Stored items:
● ● ● ●

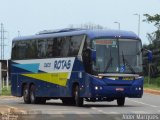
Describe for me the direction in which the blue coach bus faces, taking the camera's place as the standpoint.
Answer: facing the viewer and to the right of the viewer
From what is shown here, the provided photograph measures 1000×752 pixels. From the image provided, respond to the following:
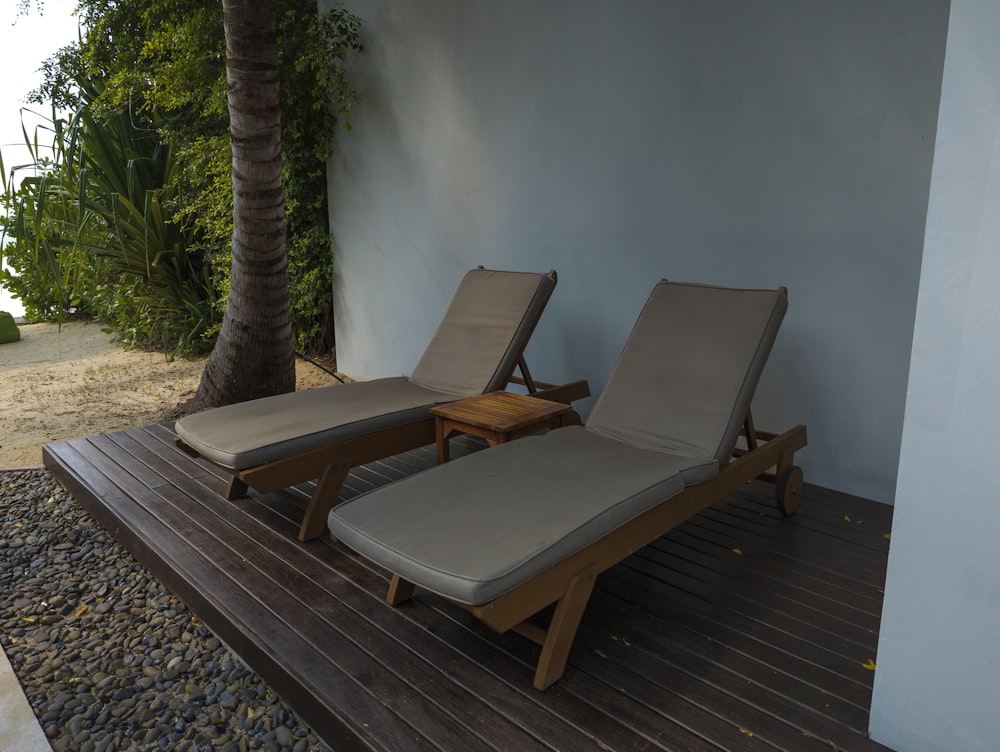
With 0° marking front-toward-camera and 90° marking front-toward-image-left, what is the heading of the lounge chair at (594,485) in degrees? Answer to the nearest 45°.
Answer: approximately 45°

● ● ● ●

**WHAT TO WORK ON:** Render every line of the material above as a numbered list, omitting blank lines and leaving out the pictures.

**COMPLETED TASK:**
1. Describe for me the direction in which the blue coach bus faces, taking the camera's place as the standpoint.
2. Answer: facing the viewer and to the right of the viewer
3. From what is shown here, the provided photograph measures 1000×752 pixels. From the image provided, respond to the following:
4. With 0° marking front-toward-camera and 90° marking front-toward-image-left, what is the heading of the lounge chair at (594,485) in degrees? Answer to the nearest 45°.
5. Answer: approximately 45°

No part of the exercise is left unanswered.